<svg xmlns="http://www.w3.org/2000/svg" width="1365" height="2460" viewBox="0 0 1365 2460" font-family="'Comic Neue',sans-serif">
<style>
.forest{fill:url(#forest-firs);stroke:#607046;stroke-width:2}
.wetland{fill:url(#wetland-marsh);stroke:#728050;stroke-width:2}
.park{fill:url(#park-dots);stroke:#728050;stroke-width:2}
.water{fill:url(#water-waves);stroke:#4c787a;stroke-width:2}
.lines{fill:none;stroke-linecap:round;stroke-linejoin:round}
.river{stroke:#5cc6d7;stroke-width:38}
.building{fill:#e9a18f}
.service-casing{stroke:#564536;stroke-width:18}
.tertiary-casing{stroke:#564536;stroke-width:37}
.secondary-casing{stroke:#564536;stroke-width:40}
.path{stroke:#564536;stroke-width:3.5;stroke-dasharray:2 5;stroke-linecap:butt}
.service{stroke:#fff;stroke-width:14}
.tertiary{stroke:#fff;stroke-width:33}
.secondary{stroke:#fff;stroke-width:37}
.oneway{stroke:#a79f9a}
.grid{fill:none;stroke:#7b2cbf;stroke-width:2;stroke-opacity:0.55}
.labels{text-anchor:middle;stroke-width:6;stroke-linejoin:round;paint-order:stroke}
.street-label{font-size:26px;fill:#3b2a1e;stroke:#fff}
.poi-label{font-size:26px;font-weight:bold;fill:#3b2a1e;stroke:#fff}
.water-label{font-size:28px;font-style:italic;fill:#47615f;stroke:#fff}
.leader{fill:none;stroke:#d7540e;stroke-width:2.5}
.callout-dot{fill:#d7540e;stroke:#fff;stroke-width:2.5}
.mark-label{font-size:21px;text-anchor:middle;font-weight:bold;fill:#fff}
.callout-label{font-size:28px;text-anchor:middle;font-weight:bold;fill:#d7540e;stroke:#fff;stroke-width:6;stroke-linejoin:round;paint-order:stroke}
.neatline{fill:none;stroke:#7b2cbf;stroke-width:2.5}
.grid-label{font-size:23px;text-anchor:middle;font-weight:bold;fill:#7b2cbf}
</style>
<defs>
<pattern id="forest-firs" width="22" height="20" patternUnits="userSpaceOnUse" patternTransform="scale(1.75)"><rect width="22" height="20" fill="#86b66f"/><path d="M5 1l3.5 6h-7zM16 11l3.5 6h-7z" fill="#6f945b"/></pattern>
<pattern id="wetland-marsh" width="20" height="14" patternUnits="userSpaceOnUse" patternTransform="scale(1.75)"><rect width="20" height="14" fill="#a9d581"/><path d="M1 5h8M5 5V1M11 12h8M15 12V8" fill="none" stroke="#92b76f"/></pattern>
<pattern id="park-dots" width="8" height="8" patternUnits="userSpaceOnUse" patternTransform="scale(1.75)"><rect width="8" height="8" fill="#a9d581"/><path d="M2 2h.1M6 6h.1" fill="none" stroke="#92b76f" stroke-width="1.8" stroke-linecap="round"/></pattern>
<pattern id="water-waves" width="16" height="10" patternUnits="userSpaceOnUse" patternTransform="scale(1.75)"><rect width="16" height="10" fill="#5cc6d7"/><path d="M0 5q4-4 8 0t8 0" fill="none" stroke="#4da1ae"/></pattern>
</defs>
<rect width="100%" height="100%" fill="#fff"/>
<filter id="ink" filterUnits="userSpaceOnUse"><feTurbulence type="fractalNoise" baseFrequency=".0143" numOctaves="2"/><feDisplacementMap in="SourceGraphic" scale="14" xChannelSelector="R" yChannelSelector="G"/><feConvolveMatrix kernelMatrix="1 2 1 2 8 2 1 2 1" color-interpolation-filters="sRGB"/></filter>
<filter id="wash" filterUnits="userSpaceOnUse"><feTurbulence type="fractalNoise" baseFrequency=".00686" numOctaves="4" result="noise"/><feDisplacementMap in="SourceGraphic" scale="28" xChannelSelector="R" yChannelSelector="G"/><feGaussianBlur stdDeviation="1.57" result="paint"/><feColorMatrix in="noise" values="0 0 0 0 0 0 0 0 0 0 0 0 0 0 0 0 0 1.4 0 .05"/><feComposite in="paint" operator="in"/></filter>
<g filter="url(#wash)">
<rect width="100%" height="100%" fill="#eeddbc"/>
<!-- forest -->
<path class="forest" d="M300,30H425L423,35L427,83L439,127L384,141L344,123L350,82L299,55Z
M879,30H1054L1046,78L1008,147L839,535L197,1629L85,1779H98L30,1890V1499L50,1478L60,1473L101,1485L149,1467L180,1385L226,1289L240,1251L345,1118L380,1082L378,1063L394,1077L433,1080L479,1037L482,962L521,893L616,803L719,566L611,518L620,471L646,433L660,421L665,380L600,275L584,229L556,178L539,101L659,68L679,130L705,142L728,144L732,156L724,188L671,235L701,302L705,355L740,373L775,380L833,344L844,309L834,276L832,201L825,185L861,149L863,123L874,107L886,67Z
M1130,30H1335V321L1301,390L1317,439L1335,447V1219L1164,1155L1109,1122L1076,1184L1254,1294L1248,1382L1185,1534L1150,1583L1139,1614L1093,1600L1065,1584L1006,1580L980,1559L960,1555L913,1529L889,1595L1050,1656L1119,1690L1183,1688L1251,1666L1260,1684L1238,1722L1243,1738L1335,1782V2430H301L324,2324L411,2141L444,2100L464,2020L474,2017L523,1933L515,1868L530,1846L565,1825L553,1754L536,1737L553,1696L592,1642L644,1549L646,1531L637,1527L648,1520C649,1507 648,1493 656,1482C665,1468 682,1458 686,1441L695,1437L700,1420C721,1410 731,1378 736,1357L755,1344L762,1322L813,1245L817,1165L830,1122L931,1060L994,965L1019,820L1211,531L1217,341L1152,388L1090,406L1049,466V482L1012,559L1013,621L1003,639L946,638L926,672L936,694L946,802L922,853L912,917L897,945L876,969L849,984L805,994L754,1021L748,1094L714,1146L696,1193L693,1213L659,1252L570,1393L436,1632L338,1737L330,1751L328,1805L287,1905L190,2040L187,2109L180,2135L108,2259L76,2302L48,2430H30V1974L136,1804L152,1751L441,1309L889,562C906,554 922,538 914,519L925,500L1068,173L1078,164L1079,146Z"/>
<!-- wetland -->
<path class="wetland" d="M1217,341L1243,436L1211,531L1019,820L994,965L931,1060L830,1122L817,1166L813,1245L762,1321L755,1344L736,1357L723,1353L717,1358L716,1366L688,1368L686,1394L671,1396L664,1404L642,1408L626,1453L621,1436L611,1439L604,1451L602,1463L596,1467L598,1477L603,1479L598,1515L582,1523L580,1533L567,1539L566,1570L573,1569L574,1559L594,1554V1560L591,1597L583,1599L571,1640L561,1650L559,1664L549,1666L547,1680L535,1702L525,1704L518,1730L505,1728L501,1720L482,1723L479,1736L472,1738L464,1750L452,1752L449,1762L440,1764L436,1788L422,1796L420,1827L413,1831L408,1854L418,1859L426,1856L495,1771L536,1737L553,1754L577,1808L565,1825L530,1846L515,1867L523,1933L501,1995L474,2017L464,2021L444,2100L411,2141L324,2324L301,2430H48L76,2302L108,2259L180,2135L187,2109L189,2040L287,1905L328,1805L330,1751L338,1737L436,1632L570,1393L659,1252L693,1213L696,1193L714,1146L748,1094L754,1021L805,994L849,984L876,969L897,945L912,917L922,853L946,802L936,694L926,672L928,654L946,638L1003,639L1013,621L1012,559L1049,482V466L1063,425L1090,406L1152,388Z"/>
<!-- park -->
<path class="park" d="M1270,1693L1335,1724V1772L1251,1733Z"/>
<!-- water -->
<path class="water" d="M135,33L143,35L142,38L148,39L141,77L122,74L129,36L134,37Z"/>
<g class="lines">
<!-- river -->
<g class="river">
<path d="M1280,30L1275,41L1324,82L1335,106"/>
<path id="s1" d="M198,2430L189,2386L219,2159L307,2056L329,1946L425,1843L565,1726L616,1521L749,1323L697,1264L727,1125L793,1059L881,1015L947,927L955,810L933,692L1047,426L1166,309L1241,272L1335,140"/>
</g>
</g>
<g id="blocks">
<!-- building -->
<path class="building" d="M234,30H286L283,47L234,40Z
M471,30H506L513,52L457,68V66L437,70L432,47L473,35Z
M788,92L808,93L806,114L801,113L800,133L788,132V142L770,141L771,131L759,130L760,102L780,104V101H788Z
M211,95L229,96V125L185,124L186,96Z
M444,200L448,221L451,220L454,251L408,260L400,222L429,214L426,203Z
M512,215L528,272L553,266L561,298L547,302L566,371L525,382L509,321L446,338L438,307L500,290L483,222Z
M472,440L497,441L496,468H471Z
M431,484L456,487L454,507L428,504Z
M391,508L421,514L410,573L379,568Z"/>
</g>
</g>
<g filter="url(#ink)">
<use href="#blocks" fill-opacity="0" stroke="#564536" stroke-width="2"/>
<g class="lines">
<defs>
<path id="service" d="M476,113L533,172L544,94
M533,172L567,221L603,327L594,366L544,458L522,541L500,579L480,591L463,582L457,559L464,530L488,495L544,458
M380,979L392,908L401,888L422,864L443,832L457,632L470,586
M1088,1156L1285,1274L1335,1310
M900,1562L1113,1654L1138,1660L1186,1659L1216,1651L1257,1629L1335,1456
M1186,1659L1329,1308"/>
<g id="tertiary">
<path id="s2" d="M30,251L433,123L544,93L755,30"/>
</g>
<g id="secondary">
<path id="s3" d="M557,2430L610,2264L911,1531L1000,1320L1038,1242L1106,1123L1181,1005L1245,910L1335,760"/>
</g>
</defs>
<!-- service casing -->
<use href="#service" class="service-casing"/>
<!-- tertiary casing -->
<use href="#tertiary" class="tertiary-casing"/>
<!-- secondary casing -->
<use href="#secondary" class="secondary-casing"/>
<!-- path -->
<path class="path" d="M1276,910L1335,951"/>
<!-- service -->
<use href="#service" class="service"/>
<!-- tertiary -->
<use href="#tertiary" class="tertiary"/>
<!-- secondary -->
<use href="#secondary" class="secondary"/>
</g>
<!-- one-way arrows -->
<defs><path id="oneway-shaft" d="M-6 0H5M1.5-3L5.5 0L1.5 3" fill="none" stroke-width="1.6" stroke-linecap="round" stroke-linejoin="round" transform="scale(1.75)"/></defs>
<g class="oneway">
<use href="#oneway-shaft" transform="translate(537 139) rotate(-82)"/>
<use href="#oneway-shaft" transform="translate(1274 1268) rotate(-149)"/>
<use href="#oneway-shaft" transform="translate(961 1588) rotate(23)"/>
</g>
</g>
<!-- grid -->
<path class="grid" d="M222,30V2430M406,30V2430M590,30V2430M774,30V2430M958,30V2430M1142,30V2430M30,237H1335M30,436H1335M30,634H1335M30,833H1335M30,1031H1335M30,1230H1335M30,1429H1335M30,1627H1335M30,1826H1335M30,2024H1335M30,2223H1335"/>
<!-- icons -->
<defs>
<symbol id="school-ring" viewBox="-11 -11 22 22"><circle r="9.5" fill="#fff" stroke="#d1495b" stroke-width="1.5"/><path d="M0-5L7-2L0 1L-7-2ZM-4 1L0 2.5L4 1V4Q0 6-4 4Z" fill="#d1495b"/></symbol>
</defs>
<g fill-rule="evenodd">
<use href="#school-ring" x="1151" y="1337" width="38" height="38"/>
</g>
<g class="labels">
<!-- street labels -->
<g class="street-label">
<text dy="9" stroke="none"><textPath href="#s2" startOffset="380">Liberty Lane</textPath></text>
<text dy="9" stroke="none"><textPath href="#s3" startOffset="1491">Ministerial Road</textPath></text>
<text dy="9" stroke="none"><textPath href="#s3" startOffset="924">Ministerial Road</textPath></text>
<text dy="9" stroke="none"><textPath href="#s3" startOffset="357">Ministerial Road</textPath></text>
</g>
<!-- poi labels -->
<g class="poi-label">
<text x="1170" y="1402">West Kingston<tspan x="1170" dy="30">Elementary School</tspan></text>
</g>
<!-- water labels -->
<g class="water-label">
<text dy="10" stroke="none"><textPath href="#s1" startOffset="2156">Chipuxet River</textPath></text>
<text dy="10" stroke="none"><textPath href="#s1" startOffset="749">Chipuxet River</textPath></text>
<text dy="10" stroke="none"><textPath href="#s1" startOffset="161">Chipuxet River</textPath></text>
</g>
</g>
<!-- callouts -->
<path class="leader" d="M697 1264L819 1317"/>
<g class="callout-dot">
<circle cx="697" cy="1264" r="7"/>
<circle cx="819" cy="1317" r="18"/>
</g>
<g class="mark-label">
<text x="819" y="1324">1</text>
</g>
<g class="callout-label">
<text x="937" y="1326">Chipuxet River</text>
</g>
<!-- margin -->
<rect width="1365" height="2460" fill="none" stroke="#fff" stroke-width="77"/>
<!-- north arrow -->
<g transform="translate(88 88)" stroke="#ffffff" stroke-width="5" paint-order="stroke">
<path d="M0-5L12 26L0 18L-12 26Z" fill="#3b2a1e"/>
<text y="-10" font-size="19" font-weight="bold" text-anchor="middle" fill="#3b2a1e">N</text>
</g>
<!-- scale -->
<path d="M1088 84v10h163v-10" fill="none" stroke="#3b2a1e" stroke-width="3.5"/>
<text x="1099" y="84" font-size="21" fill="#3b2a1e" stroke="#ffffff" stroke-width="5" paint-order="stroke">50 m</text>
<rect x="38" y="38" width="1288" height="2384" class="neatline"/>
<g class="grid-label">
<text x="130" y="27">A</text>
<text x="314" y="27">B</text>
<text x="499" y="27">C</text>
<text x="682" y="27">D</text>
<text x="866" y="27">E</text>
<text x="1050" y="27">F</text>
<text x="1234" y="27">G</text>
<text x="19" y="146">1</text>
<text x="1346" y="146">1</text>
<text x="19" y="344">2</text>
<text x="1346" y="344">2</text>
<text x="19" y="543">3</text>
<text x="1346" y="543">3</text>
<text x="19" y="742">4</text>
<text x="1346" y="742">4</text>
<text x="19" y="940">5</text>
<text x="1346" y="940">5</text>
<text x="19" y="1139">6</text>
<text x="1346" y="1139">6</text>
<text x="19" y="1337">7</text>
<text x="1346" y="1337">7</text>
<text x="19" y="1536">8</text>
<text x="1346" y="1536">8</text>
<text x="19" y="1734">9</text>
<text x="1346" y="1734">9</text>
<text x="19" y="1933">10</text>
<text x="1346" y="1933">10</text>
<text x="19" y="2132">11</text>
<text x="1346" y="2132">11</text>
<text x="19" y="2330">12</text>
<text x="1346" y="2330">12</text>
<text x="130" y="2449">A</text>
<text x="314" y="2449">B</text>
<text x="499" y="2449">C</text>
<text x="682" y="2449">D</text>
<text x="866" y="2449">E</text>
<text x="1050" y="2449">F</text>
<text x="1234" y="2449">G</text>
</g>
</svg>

━━━━━━━━━━

YOUR GOAL:
Where does the word "opacity" appear in the records? Copy every line that holds it.

RESPONSE TO THE EXERCISE:
.grid{fill:none;stroke:#7b2cbf;stroke-width:2;stroke-opacity:0.55}
<use href="#blocks" fill-opacity="0" stroke="#564536" stroke-width="2"/>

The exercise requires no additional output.